Hit teen TV shows like Sex Education and I Am Not Okay with This are blending eras to create television that goes beyond nostalgia

Killing time


Annie Lord

It’s difficult to tell in which period I Am Not Okay with This exists. The Netflix comedy, about a teenage girl struggling with grief and queerness, is set in a small Pennsylvania town with dusty signs for Fiddles Diner and Booky’s Hardware, yet to undergo the globalisation of the 1990s that stuck a Starbucks on every American street corner. Even superpowered protagonist Syd’s chunky knits, striped T-shirts and Levi’s jeans are typical of a 1970s student.

The era mish-mashing continues when Stan asks Syd to come over and listen to a cult band called Bloodwitch, whose intoxicated groaning recalls louche 1970s bands like The Velvet Underground. Is it set further in the future than we thought? When Syd’s mum gets annoyed at her for shrinking her skin-coloured tights in the wash, Syd yells back, “No one’s worn those since the 1990s.” And after a school counsellor asks Syd to record her feelings in a diary, Syd asks why she can’t just write on her phone.

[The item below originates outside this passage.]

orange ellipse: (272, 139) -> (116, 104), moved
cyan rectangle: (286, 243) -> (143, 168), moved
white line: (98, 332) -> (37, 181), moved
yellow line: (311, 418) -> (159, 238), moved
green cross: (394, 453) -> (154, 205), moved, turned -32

Genre has long been dead in popular culture. In music, hip-hop sounds more like emo nowadays, while the language barrier has become increasingly irrelevant as mainstream artists cherry-pick from Latin pop and have a go at singing in Spanish. Western movies have all jump scares and prolonged torture scenes of horror films. The Internet allows us all to pick ’n’ mix inspiration from far-flung places that would otherwise remain buried beneath subculture initiation ceremonies. But now our concept of time is disintegrating, too — and none more so than on the small screen.

We can see this scrapbooking of earlier eras in a number of recent TV shows. The roadside cafes serving banana split, the Elvis soundtrack and the floral tea dresses all suggest that Channel 4’s dark comedy The End of the F***ing World was set in the 1950s. But this theory is thrown off when one of the characters, Alyssa, smashes up an iPhone in the school canteen. Netflix’s Sex Education feels like the 1980s, with its varsity jackets and mustard yellow soft furnishings, until all characters start talking about consent with the sort of sensitivity you didn’t get in John Hughes films.

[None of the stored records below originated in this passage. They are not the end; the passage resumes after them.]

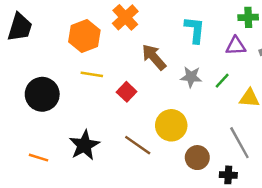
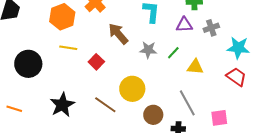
orange line: (38, 158) -> (14, 109), moved

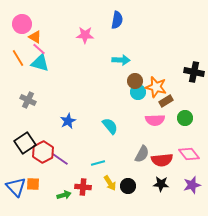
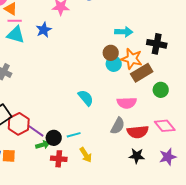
pink line: (39, 49) -> (15, 21), turned -40
cyan arrow: (121, 60) -> (124, 32), moved
black cross: (194, 72) -> (157, 44), moved
brown rectangle: (166, 101) -> (142, 73), size x1.5
pink semicircle: (155, 120) -> (127, 103), moved
blue star: (68, 121) -> (44, 30), moved
black circle: (128, 186) -> (54, 138), moved
green arrow: (64, 195) -> (43, 145), moved

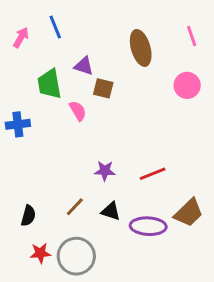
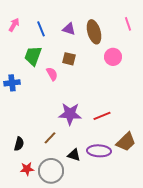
blue line: (55, 27) -> (41, 29), moved
purple triangle: (84, 66) -> (69, 29), moved
green trapezoid: (49, 84) -> (33, 56), turned 30
pink circle: (187, 85) -> (113, 57), moved
purple star: (105, 171) -> (70, 114), size x1.6
black triangle: (111, 211) -> (74, 155), moved

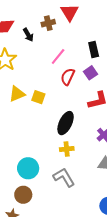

Over in teen thriller Riverdale, the nurses aren’t in blue scrubs but candy striper dresses, characters have their hair set in World War II era hot irons and everyone drives old cars — pastel-coloured Cadillacs, Volkswagen Beetles or Dodge Dart Swingers. But again, like I Am Not Okay with This, the feeling of being stuck in the past is erased as soon as one of the characters opens a MacBook.

Tellingly, a lot of these era mish-mashes appear to be shows made for Gen-Z characters, who are not bothered if these shows look old-fashioned because everything they wear is old-fashioned anyway. But there’s also a sense that these shows use the glow of nostalgia as a shield to confront current issues. As Laurie Nunn, Sex Education’s creator, explained, “We wanted the show to have show nostalgic backdrop, as well as talk about contemporary, modern themes and have storylines for the characters.”

The present is so bad, it seems, that the only way to push the conversation forward – on topics like consent, mental health and so on — is to blur the past together to create surreality.